If only a start position is given:

  • For fixed width types the column will use the appropriate number of bytes for the specified dateFormat (see above).
  • When VARCHAR value is decoded all bytes from start position till the end of the message will be used.

If start and end position are given, then:

  • For fixed width types the size must be equal to number of bytes used by specified dataFormat.
  • For VARCHAR all bytes between start (inclusive) and end (exclusive) are used.

If no mapping attribute is specified it is equivalent to setting start position to 0 and leaving end position undefined.

Decoding scheme of numeric data types (BIGINT, INTEGER, SMALLINT, TINYINT, DOUBLE) is straightforward. A sequence of bytes is read from input message and decoded according to either:

  • big-endian encoding (for integer types)
  • IEEE 754 format for (for DOUBLE).

Length of decoded byte sequence is implied by the dataFormat.

For VARCHAR data type a sequence of bytes is interpreted according to UTF-8 encoding.

csv Decoder

The CSV decoder converts the bytes representing a message or key into a string using UTF-8 encoding and then interprets the result as a CSV (comma-separated value) line.

For fields, the type and mapping attributes must be defined. dataFormat and ``formatHint are not supported and must be omitted.

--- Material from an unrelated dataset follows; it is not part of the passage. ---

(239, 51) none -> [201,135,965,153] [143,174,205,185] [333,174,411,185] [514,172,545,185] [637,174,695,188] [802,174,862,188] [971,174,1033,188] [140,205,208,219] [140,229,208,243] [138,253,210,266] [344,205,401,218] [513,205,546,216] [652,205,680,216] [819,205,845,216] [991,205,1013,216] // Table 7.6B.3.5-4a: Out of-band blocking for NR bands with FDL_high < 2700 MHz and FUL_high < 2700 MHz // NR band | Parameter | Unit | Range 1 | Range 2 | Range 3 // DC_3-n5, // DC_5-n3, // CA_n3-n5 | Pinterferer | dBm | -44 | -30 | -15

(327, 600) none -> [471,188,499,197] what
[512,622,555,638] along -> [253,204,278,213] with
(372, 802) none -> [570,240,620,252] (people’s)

Table below lists supported Presto types which can be used in type and decoding scheme:

Presto data type Decoding rules
BIGINT
INTEGER
SMALLINT
TINYINT
Decoded using Java Long.parseLong()
DOUBLE Decoded using Java Double.parseDouble()
BOOLEAN “true” character sequence maps to true; Other character sequences map to false
VARCHAR / VARCHAR(x) Used as is

json Decoder

The JSON decoder converts the bytes representing a message or key into a JSON according to RFC 4627. Note that the message or key MUST convert into a JSON object, not an array or simple type.

For fields, the following attributes are supported:

  • type - Presto type of column.
  • dataFormat - Field decoder to be used for column.
  • mapping - slash-separated list of field names to select a field from the JSON object
  • formatHint - only for custom-date-time, see below

The JSON decoder supports multiple field decoders, with _default being used for standard table columns and a number of decoders for date and time based types.

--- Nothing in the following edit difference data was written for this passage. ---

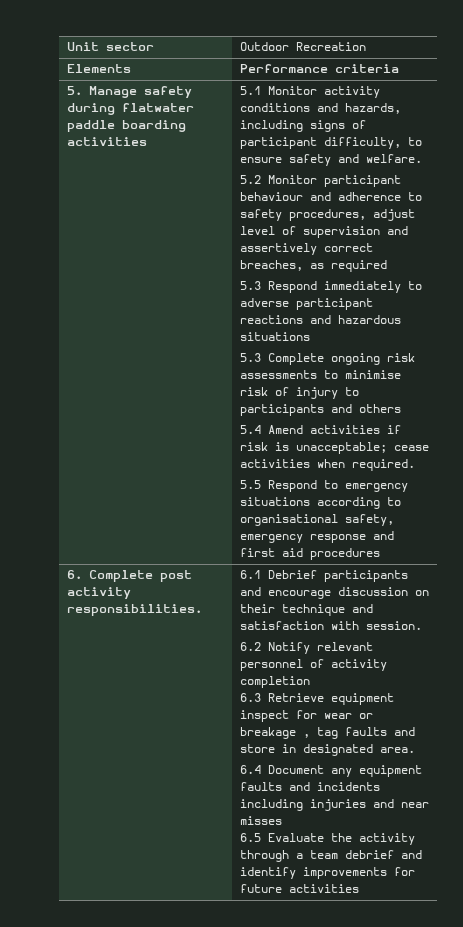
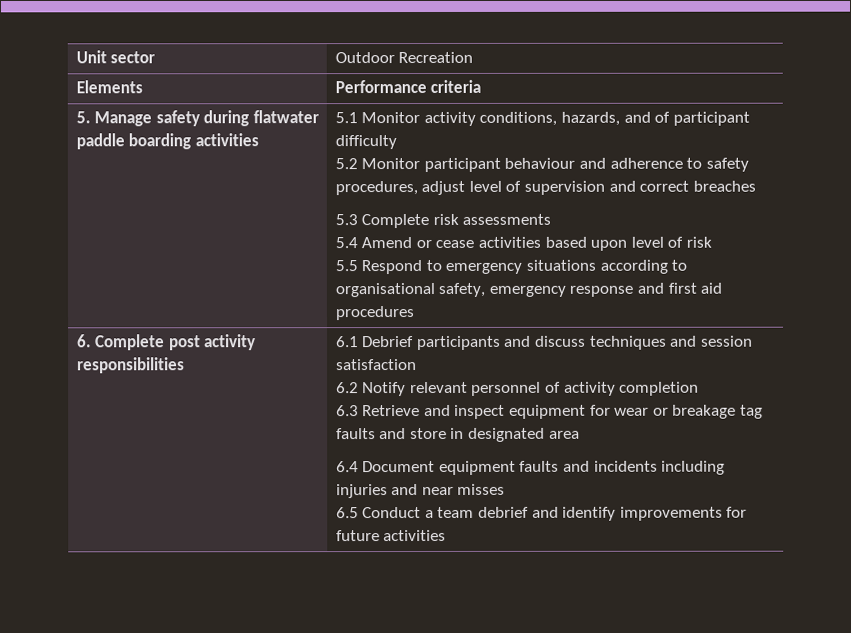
[239,103,401,114] [239,120,366,132] [239,137,422,149] [239,154,422,166] conditions and hazards, including signs of participant difficulty, to ensure safety and welfare. -> [479,111,750,126] [334,135,397,150] conditions, hazards, and of participant difficulty
[239,243,373,255] [239,260,387,272] [239,281,422,293] [239,298,373,310] [239,315,401,324] [239,332,310,341] assertively correct breaches, as required // 5.3 Respond immediately to adverse participant reactions and hazardous situations -> [639,180,756,192] correct breaches
[330,353,380,365] ongoing -> (430, 221) none
[323,370,401,379] [239,387,359,399] [239,404,401,416] [239,425,401,434] [239,442,429,454] [239,459,415,471] to minimise risk of injury to participants and others // 5.4 Amend activities if risk is unacceptable; cease activities when required. -> [334,236,712,251] // 5.4 Amend or cease activities based upon level of risk
[66,604,202,616] responsibilities. -> [76,357,185,374] responsibilities
[267,587,429,599] [239,604,373,616] encourage discussion on their technique and -> [534,335,753,350] discuss techniques and session
[330,621,422,630] with session. -> (417, 365) none
[330,693,394,705] [239,710,289,722] equipment inspect -> [423,404,586,419] and inspect equipment
[302,733,310,738] , -> (737, 411) none
[379,747,415,753] area. -> [548,430,580,439] area
[330,768,352,777] any -> (436, 466) none
[267,833,415,845] [239,850,289,862] Evaluate the activity through -> [362,507,422,519] Conduct

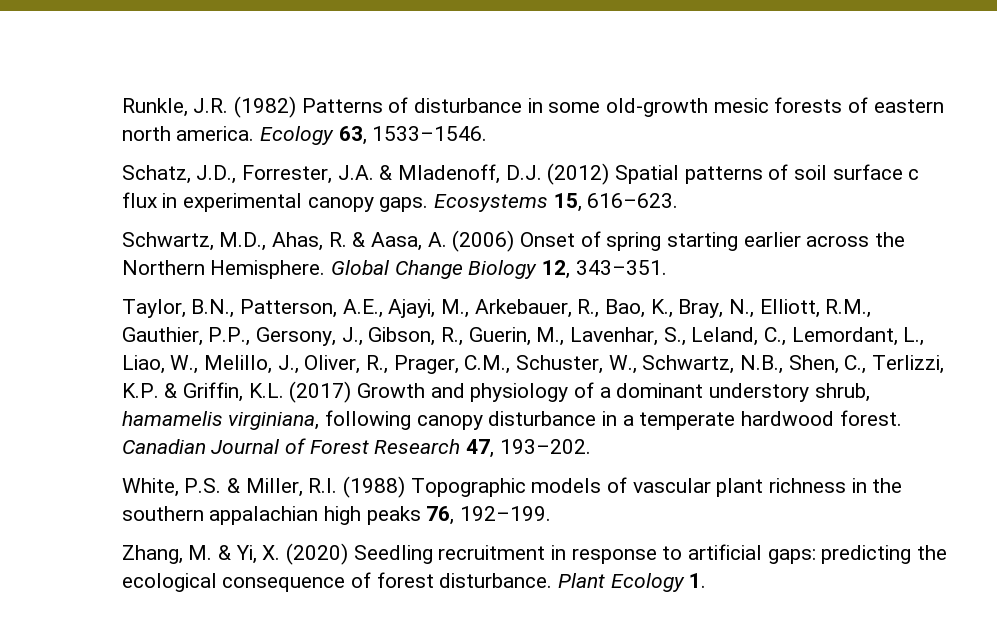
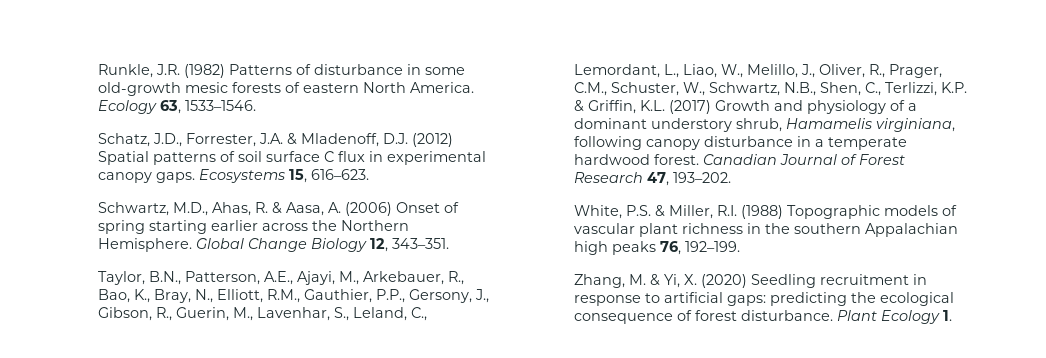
[121,126,255,141] north america. -> [362,82,474,93] North America.
[908,169,920,180] c -> [323,151,334,162] C
[121,411,223,426] hamamelis -> [785,118,872,129] Hamamelis
[209,506,319,525] appalachian -> [864,223,958,237] Appalachian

Table below lists Presto data types which can be used as in type and matching field decoders which can be specified via dataFormat attribute

Presto data type Allowed dataFormat values
BIGINT
INTEGER
SMALLINT
TINYINT
DOUBLE
BOOLEAN
VARCHAR
VARCHAR(x)
Default field decoder (omitted dataFormat attribute)
TIMESTAMP
TIMESTAMP WITH TIME ZONE
TIME
TIME WITH TIME ZONE
custom-date-time, iso8601, rfc2822, milliseconds-since-epoch, seconds-since-epoch
DATE custom-date-time, iso8601, rfc2822,

Default Field decoder

This is the standard field decoder supporting all the Presto physical data types. A field value will be coerced by JSON conversion rules into boolean, long, double or string values. For non-date/time based columns, this decoder should be used.

Date and Time Decoders

To convert values from JSON objects into Presto DATE, TIME, TIME WITH TIME ZONE`, ``TIMESTAMP or TIMESTAMP WITH TIME ZONE columns, special decoders must be selected using the dataFormat attribute of a field definition.

  • iso8601 - text based, parses a text field as an ISO 8601 timestamp.

  • rfc2822 - text based, parses a text field as an RFC 2822 timestamp.

  • custom-date-time - text based, parses a text field according to Joda format pattern

    specified via formatHint attribute. Format pattern should conform to https://www.joda.org/joda-time/apidocs/org/joda/time/format/DateTimeFormat.html.

  • milliseconds-since-epoch - number based, interprets a text or number as number of milliseconds since the epoch.

  • seconds-since-epoch - number based, interprets a text or number as number of milliseconds since the epoch.

For TIMESTAMP WITH TIME ZONE and TIME WITH TIME ZONE data types, if timezone information is present in decoded value, it will be used in Presto value. Otherwise result time zone will be set to UTC.